Do you rely on your camera’s inbuilt exposure meter when shooting pictures? If so, do you know how to choose between matrix, centre-weighted or spot metering to ensure that you get the best exposure for the most important parts of your scene?
There is nothing wrong with using your cameras inbuilt light-meter. In fact, the camera manufacturers have gone to great lengths to provide photographers with sophisticated camera light-meters to help us find the correct exposure for a scene. However, there are still times when using a handheld meter can be advantageous.
Take the scene below, this was an early morning view that presented itself to me. However, the sky is very bright and has no detail and the shadow areas very dark.
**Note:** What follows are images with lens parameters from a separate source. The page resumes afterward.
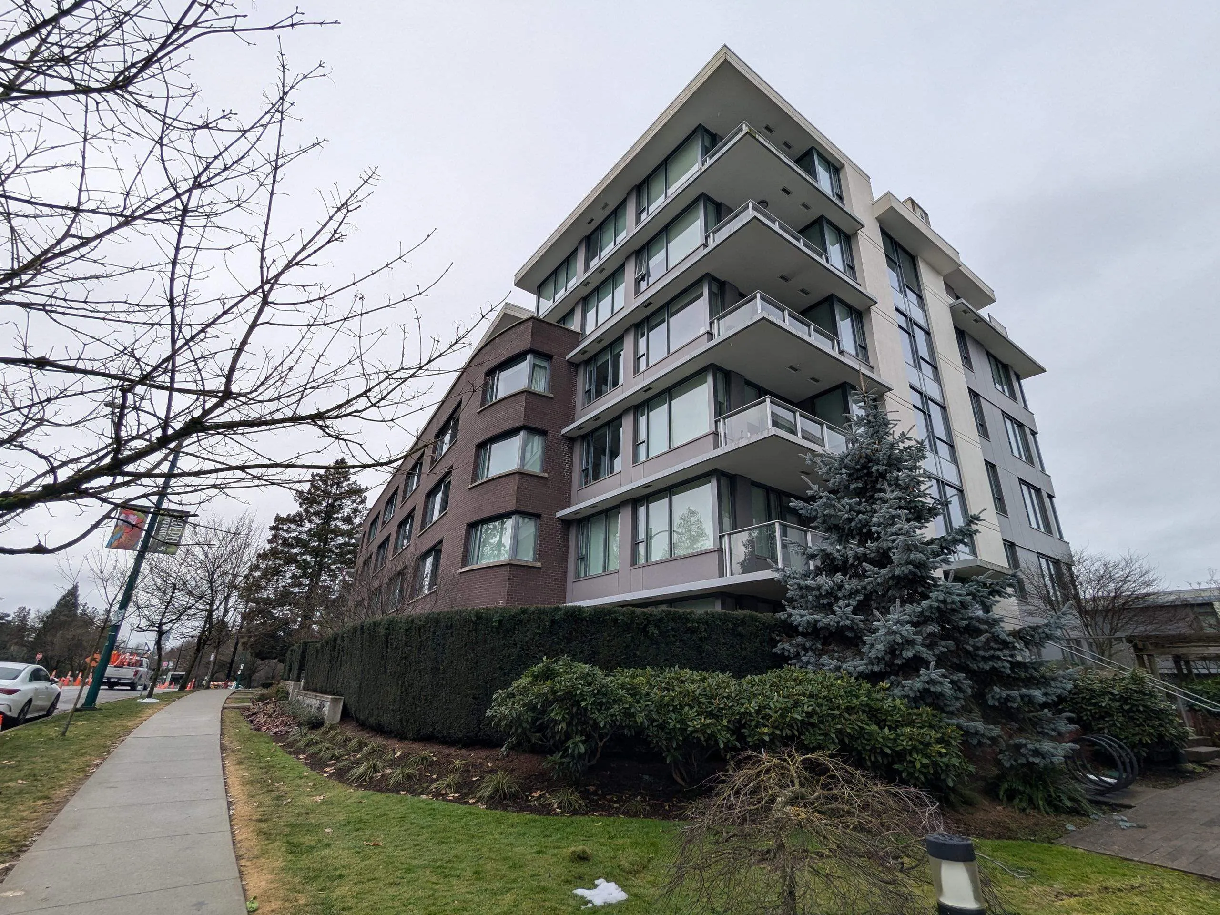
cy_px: 458
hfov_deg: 94.5
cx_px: 610
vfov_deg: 78.1
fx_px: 564
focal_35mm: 16
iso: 49
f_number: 2.2
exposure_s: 1/1048
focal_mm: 2.35
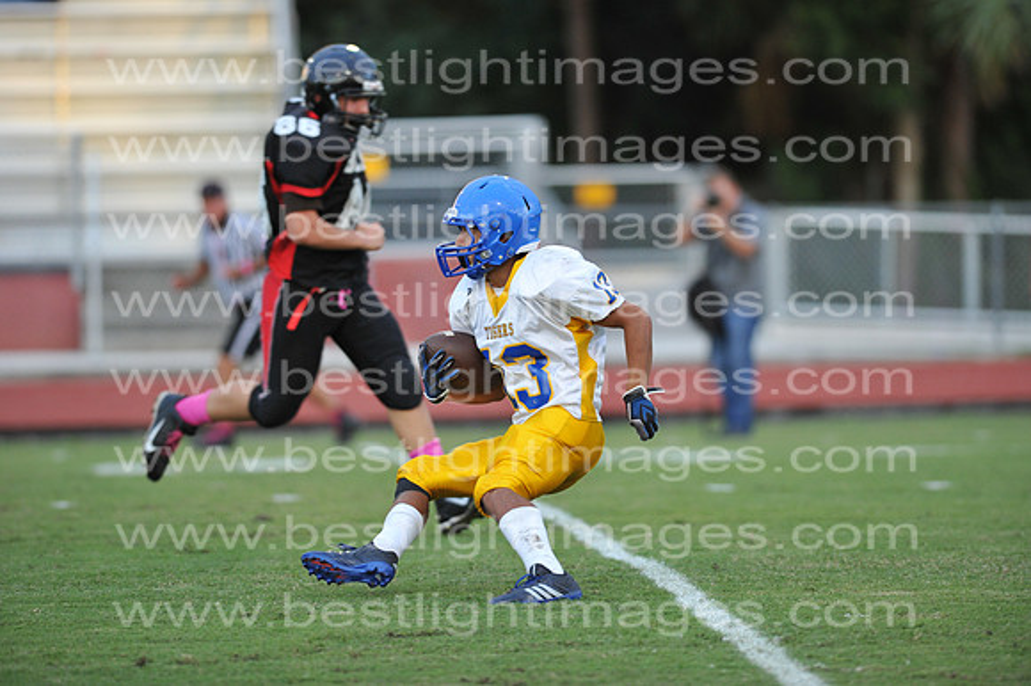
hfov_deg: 6.9
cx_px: 516
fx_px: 8586
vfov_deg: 4.6
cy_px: 343
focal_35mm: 300
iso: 1600
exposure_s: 1/1000
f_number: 4
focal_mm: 300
I did not want to burn out the sky or lose detail in my important shadow areas.
The problem is, how do you meter for a scene like this?
A real personal frustration of mine is that most camera manufacturers do not allow you to use multiple spot meter readings and then average them out. Which, in the image above would be very helpful in assessing the contrast range of this scene.
we have a number of options here in terms of assessing and finding the correct exposure.
- In camera
- Matrix meter the scene
- Use the suggested aperture / shutter combination.
- Use the camera histogram to help dial in some expoure compensation to capture the entire scene.
- Use centre weighted metering
- And assume that the most important subject area is in the centre and that it will be exposed correctly. (we risk blowing out the sky though)
- Use spot metering
- Find a mid-tone
- Expose for the highlights
- Expose for the shadows
- Meter the important highlight area, meter the important shadow area, average the two readings to pin the exposure to our most important highlight, shadow areas where we still want detail.
- Matrix meter the scene
My prefered method and the most accurate for pinning my exposure for scenes like this is to use a spot meter and meter for the most important highlight and shadow area where you want still want some detail and average the exposure between the two.
I use the Sekonic DigitlaMaster L-785
Metering for Highlight, Midtone and Shadow
This allows me to
- Take multiple spot readings and store them in memory
- Average out the meter readings
- Check the contrast range in the scene from the averaged meter readings
- Dial in any exposure adjustments necessary on my meter and set the
expsoureon my camera.
Using the concept of the zone system and knowing my camera sensors exposure latitude when shooting RAW images, I was able to ensure that my exposure was correct for any post-development.
Working this way guarantees that my RAW file will contain all the data I need to produce the perfect image with the minimum of post-processing corrections.
When shooting in JPEG, your JPEGs have less exposure latitude, so it is even more important to pin your exposure (get the optimum exposure for the scene)
Whilst camera sensors and metering have come a long way alog with photo editing software there is still a place for a hand-held meter.
My personal experience of using a hand-held meter is that I tend to always get better exposed images whether shooting JPEG or RAW. Why? Because a good hand-held meter with both incident and spot metering cababilities can help you undertand and meter for nearly every lighting situation.